December 15, 2017
We want the books house!
by Grace Larkin

Not the actual Books House, but an artist‘s rendering of what a pile of books on a table might look like
Huge concrete slabs make “The Books House” in Sydney, Australia look like a stack of books on a “table” of sandstone. The private home, which was recently described (and photographed!) at designboom, is the creation of Luigi Rosselli, an Italian architect based in Sydney. Inspired by Chinese building culture, the architect designed the home after reading The Importance of Living by prominent mid-century author Lin Yutang. It’s three stories tall and overlooks Sydney Harbor. The occupants are a husband and wife, a calligrapher and businesswoman. The project website describes the building’s conception: “A Calligrapher handed three books to his wife, she placed them in a random stack on the table… ‘We want The Books House.’”

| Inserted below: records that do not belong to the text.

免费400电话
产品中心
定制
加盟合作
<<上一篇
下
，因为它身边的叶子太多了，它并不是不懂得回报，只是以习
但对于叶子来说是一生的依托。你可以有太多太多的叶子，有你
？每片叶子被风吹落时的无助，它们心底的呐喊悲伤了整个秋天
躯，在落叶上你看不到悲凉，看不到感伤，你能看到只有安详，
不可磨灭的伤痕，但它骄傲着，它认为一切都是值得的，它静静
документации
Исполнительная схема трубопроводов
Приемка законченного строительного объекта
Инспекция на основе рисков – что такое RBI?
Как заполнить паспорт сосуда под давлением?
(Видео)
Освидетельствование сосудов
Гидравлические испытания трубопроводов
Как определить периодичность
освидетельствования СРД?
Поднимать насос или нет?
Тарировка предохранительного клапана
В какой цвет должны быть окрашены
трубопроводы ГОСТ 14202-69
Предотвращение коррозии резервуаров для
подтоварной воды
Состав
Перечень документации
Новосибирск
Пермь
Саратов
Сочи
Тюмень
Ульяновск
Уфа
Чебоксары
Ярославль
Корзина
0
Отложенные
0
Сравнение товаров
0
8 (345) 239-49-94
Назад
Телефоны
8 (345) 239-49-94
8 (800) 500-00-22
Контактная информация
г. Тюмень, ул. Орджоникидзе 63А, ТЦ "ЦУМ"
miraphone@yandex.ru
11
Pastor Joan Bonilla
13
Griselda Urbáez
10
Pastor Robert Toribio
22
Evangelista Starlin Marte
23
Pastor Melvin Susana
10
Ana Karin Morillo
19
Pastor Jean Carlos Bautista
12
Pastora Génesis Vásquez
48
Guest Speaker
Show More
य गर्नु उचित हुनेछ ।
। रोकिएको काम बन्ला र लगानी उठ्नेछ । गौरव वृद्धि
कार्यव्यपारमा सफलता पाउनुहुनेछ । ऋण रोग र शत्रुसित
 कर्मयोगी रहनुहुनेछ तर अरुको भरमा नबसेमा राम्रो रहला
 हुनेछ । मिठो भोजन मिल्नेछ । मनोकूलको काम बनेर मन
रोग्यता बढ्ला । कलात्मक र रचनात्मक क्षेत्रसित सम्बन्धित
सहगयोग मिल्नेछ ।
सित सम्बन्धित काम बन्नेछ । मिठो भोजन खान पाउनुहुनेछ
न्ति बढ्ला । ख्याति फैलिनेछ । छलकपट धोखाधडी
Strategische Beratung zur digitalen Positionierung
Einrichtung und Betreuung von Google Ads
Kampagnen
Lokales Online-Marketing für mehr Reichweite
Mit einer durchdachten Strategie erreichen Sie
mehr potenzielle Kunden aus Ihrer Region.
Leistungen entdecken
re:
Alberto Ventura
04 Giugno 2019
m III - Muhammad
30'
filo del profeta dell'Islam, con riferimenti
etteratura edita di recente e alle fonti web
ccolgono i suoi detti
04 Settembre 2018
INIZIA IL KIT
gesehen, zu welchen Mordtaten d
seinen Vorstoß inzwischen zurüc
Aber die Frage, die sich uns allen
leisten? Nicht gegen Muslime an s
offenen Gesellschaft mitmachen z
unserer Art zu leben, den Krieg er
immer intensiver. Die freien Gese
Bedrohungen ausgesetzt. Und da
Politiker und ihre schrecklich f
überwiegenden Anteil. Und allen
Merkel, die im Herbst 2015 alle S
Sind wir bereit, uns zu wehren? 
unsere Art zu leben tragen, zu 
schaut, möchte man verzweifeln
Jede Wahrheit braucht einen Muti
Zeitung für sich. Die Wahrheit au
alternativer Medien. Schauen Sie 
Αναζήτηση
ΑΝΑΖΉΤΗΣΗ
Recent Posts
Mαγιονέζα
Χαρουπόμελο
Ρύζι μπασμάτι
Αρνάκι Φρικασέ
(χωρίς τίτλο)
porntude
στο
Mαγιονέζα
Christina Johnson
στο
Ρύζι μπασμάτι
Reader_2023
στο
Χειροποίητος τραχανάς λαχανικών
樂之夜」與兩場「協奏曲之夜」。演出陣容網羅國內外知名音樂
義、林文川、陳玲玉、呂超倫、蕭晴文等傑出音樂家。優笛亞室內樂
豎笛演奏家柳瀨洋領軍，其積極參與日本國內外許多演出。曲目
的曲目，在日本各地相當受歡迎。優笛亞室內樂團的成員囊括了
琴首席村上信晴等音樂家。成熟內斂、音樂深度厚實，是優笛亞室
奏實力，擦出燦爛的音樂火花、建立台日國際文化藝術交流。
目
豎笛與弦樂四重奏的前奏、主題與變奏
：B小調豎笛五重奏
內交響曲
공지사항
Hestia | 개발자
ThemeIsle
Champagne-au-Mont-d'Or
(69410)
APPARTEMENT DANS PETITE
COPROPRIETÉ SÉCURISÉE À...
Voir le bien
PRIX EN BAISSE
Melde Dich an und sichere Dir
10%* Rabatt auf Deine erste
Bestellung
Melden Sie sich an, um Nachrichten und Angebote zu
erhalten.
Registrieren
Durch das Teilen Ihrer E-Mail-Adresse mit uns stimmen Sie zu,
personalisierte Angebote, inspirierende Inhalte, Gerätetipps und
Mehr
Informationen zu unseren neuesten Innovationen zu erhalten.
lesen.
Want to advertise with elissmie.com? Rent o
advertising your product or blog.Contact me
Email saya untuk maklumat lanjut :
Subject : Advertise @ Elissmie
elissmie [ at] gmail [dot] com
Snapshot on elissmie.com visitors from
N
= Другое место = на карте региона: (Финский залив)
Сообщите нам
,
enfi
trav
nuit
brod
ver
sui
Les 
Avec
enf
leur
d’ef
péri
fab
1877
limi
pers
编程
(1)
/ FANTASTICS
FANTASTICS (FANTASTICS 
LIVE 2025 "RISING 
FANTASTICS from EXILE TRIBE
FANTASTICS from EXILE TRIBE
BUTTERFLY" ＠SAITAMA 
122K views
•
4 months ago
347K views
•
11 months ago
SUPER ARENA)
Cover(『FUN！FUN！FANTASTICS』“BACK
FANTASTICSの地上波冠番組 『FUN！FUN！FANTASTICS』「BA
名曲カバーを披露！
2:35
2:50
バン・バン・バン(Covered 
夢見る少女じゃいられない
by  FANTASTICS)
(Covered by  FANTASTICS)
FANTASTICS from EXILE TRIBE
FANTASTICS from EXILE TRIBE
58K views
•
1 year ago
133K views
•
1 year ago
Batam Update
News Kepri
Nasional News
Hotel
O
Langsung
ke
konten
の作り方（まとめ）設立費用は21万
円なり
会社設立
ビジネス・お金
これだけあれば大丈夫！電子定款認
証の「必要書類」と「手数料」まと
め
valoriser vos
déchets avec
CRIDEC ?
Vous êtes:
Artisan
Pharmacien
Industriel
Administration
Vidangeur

The bookish inspiration for the house also connects to the shelves and ledges of sandstone that occur naturally around Sydney. Concrete slabs—the “books”—sit on top of a huge, monolithic sandstone platform, and many of the rooms have views of the sandstone rock cliff by the pool. Plus, there’s a small cove carved into the rock face, which the architect calls “perfect for meditation and longing for a Buddha” — but clearly, in a house inspired by books, a rock cove is actually a spot for uninterrupted reading.
The bedroom balcony provides a beautiful, expansive view of Sydney Harbor. There is a “Dragon” path that curves up a hill to the entrance of the house. “If ascending is addictive,” as the architect puts it, there’s a minimalist brass staircase that leads from the living room to the roof, which Rosselli calls “a solar machine with PV panels, solar hot water units and solar pool heating.”
Something we all dream of, a moveable bookshelf that operates like a hidden passageway, serves as the entrance to the calligrapher’s study. According to the architect, “The Roman Emperor Hadrian had his study built with a moat circling it that he used to swim around. Our Calligrapher has his study levitating over the pool to keep his ink running.” This seems logical.
As Gaston Bachelard writes in The Poetics of Space, “The house shelters day-dreaming, the house protects the dreamer, the house allows one to dream in peace.” Hopefully this book house will allow for peaceful dreaming and reading. Indeed, we, too, want the Books House.
Grace Larkin is an intern at Melville House.